_Work to complete_
Output every entry exactly as written, but omit the pictures.

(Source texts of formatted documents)

§

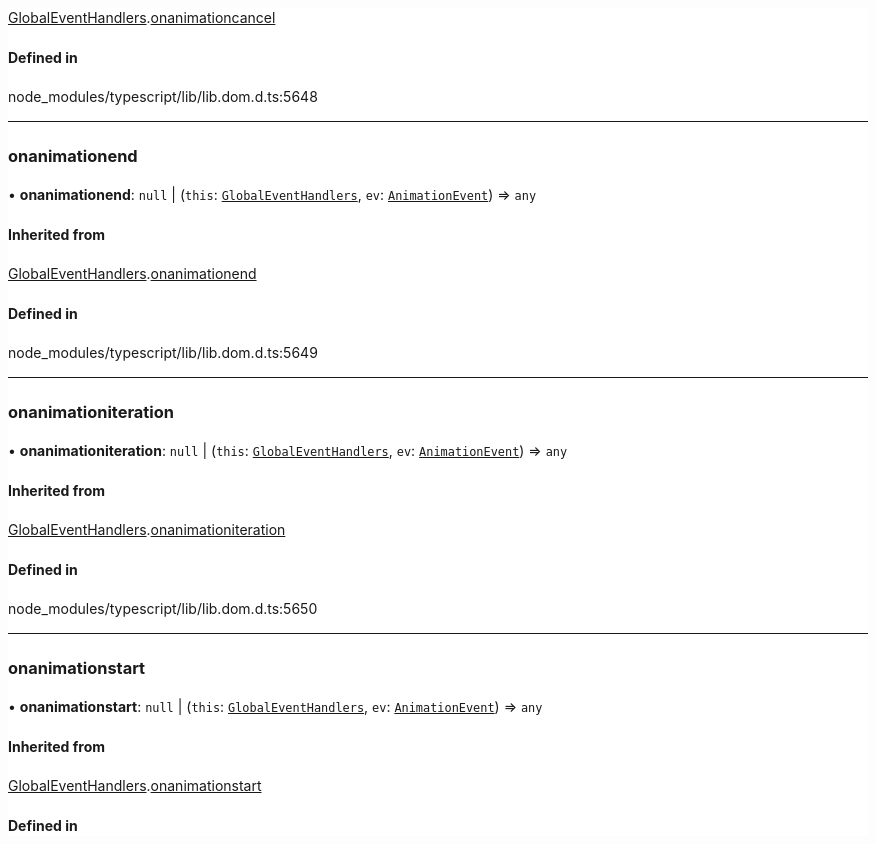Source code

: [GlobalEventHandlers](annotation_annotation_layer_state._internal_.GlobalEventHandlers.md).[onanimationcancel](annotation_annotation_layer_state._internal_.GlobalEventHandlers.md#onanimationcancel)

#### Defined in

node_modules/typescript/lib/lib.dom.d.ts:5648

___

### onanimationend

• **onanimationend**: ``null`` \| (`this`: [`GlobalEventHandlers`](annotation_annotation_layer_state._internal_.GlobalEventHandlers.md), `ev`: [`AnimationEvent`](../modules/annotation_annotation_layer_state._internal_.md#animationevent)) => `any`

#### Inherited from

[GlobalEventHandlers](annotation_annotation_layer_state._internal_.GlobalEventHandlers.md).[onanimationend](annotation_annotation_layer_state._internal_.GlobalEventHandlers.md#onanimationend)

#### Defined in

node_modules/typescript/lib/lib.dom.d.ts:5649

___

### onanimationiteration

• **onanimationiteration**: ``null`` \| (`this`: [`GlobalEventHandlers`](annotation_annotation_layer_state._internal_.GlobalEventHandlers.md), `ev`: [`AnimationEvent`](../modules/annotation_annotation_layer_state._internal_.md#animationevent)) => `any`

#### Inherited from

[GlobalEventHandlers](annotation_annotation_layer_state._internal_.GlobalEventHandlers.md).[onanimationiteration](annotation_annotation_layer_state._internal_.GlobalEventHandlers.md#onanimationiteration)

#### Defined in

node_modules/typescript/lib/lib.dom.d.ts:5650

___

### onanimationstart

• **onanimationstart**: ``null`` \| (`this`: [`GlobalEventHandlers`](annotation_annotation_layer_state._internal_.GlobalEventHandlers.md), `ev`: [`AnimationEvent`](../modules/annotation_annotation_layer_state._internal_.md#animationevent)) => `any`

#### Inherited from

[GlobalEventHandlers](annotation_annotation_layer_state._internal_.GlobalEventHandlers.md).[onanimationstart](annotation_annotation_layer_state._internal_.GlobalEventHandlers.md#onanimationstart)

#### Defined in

§

_Answer box_
Source code

: [GlobalEventHandlers](annotation_annotation_layer_state._internal_.GlobalEventHandlers.md).[onanimationcancel](annotation_annotation_layer_state._internal_.GlobalEventHandlers.md#onanimationcancel)

#### Defined in

node_modules/typescript/lib/lib.dom.d.ts:5648

___

### onanimationend

• **onanimationend**: ``null`` \| (`this`: [`GlobalEventHandlers`](annotation_annotation_layer_state._internal_.GlobalEventHandlers.md), `ev`: [`AnimationEvent`](../modules/annotation_annotation_layer_state._internal_.md#animationevent)) => `any`

#### Inherited from

[GlobalEventHandlers](annotation_annotation_layer_state._internal_.GlobalEventHandlers.md).[onanimationend](annotation_annotation_layer_state._internal_.GlobalEventHandlers.md#onanimationend)

#### Defined in

node_modules/typescript/lib/lib.dom.d.ts:5649

___

### onanimationiteration

• **onanimationiteration**: ``null`` \| (`this`: [`GlobalEventHandlers`](annotation_annotation_layer_state._internal_.GlobalEventHandlers.md), `ev`: [`AnimationEvent`](../modules/annotation_annotation_layer_state._internal_.md#animationevent)) => `any`

#### Inherited from

[GlobalEventHandlers](annotation_annotation_layer_state._internal_.GlobalEventHandlers.md).[onanimationiteration](annotation_annotation_layer_state._internal_.GlobalEventHandlers.md#onanimationiteration)

#### Defined in

node_modules/typescript/lib/lib.dom.d.ts:5650

___

### onanimationstart

• **onanimationstart**: ``null`` \| (`this`: [`GlobalEventHandlers`](annotation_annotation_layer_state._internal_.GlobalEventHandlers.md), `ev`: [`AnimationEvent`](../modules/annotation_annotation_layer_state._internal_.md#animationevent)) => `any`

#### Inherited from

[GlobalEventHandlers](annotation_annotation_layer_state._internal_.GlobalEventHandlers.md).[onanimationstart](annotation_annotation_layer_state._internal_.GlobalEventHandlers.md#onanimationstart)

#### Defined in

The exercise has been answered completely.